Go through the records and restate them word for word, omitting images.

== Data ==
BEGIN
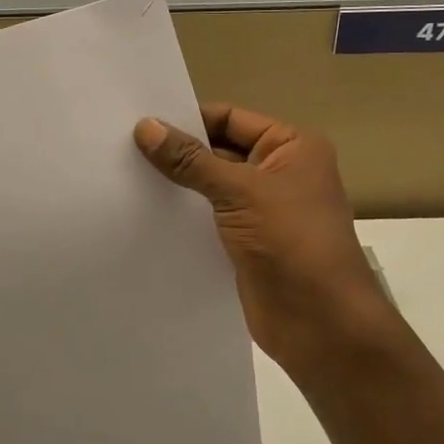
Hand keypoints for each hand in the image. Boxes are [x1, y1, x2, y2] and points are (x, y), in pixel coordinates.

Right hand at [135, 104, 396, 376]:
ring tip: (125, 177)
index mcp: (291, 147)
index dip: (188, 120)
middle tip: (122, 148)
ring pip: (211, 187)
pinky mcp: (247, 242)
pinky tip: (146, 212)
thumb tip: (145, 127)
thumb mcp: (240, 192)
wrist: (321, 324)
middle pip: (218, 150)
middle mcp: (279, 172)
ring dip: (177, 185)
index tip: (139, 123)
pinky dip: (183, 215)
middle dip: (177, 152)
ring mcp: (263, 209)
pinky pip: (209, 218)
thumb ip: (190, 160)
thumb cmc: (291, 242)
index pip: (230, 119)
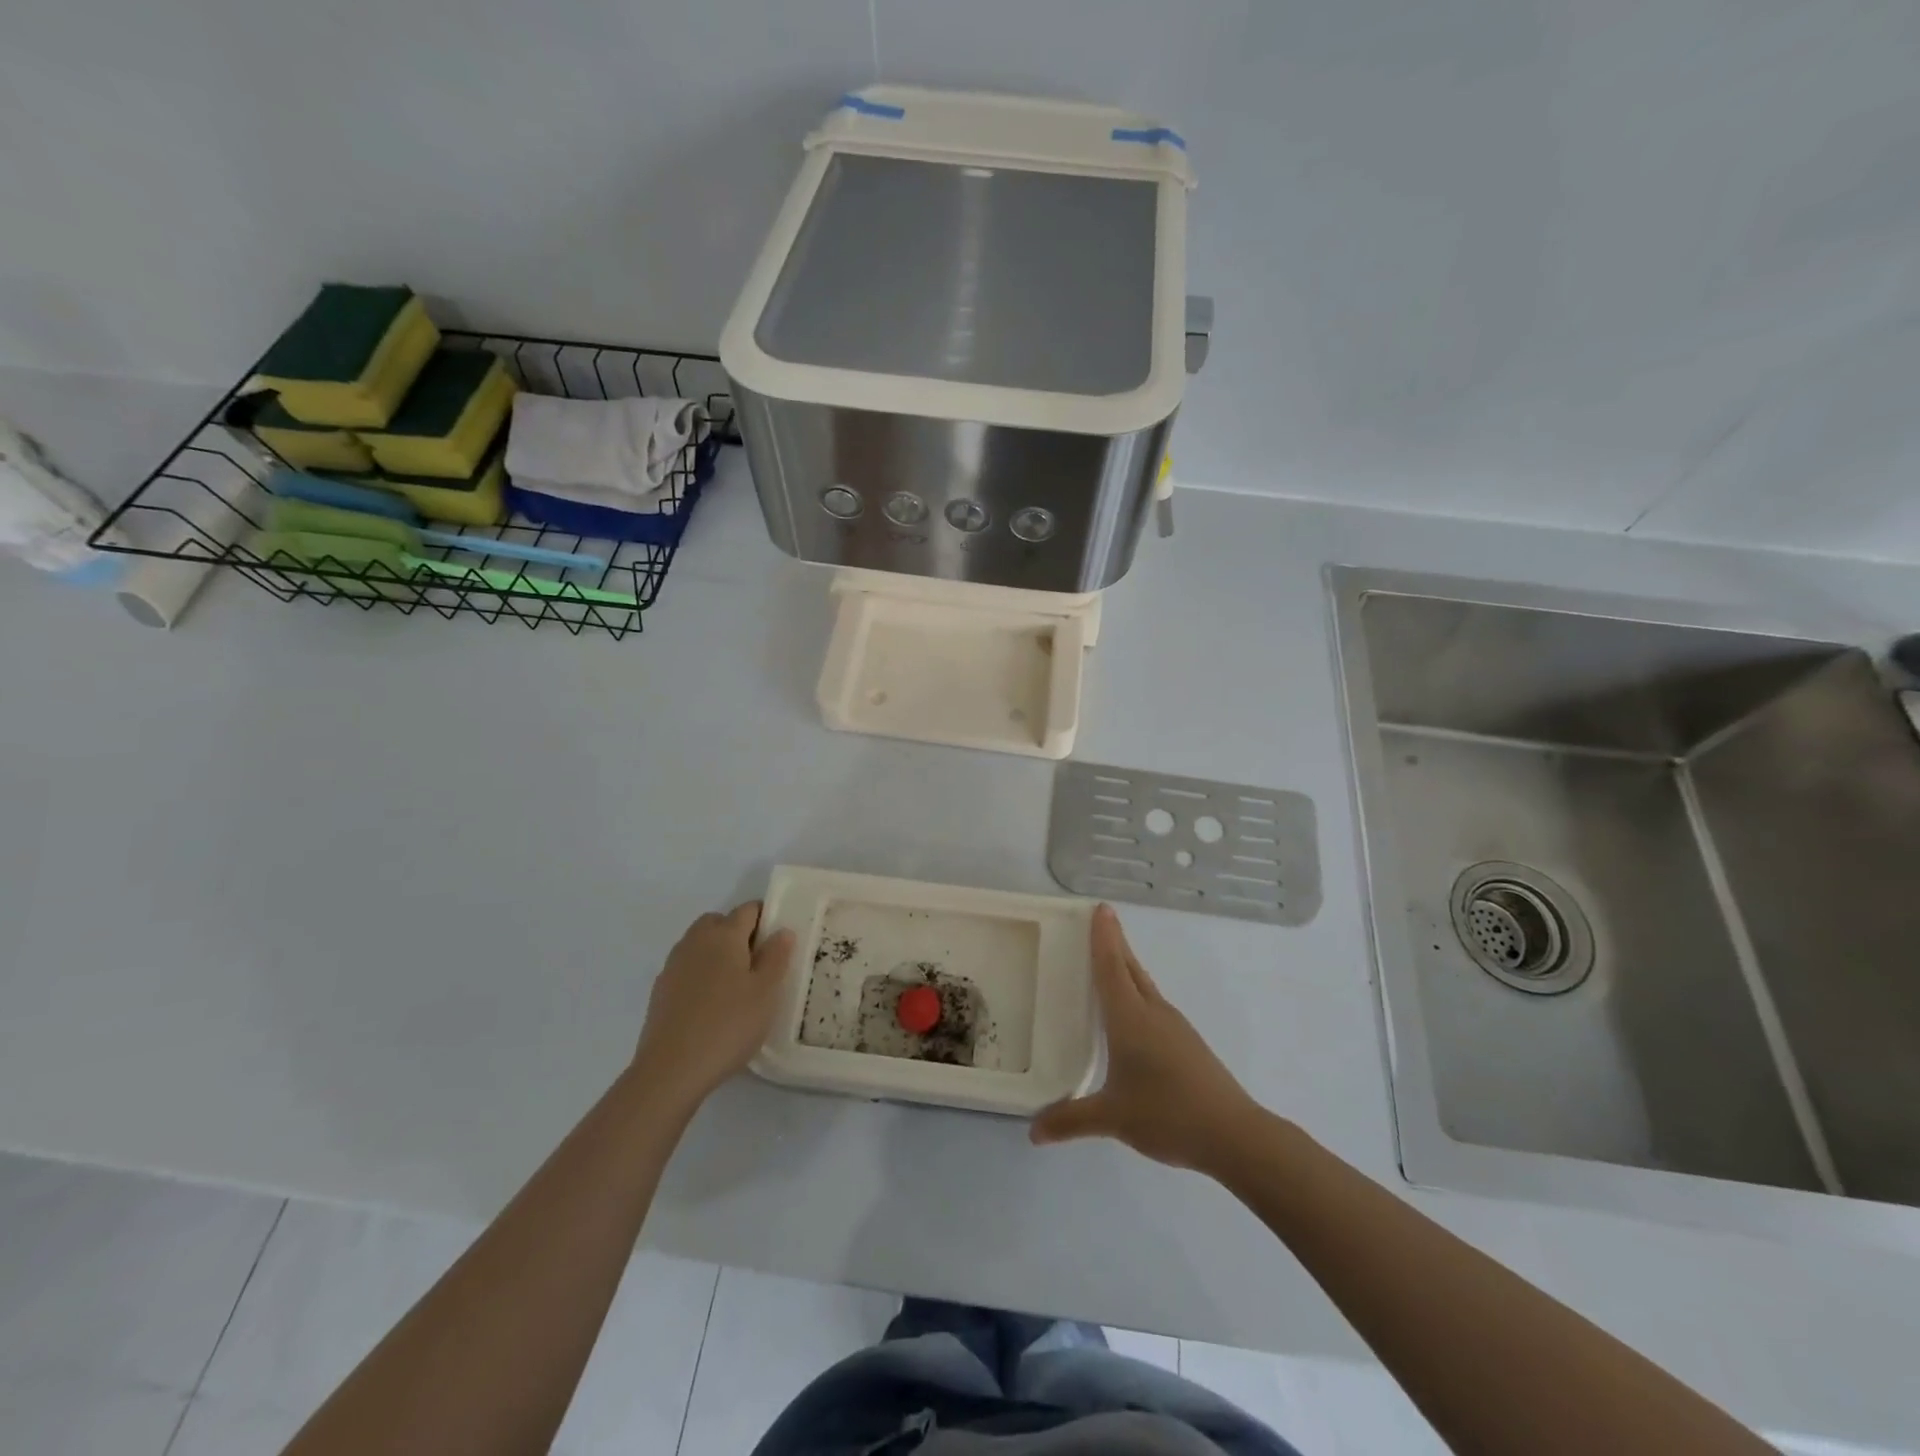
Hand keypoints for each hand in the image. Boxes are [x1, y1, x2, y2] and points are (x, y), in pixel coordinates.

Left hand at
END
== Output for this exercise ==
Hand keypoints for each hand in the image. Boxes are [x1, y1, x2, y2] and points are (x, y), in pixel coordinates.

Right hand at [135, 104, 396, 376]:
ring tip: (125, 177)
index mcp: (291, 147)
index dip: (188, 120)
middle tip: (122, 148)
ring pip: (211, 187)
pinky mcp: (247, 242)
pinky tip: (146, 212)
thumb tip: (145, 127)
thumb mcp: (240, 192)
wrist: (321, 324)
middle pip: (218, 150)
middle mcp: (279, 172)
ring dip: (177, 185)
index tip: (139, 123)
pinky dip: (183, 215)
middle dip: (177, 152)
ring mcp: (263, 209)
pinky pip: (209, 218)
thumb ip: (190, 160)
thumb cmc: (291, 242)
index pip: (230, 119)
Hand keypoints for each hand in the image. Boxes are [x1, y1, x2, y2] and points are (x, y), in pixel coordinates.

Left hand at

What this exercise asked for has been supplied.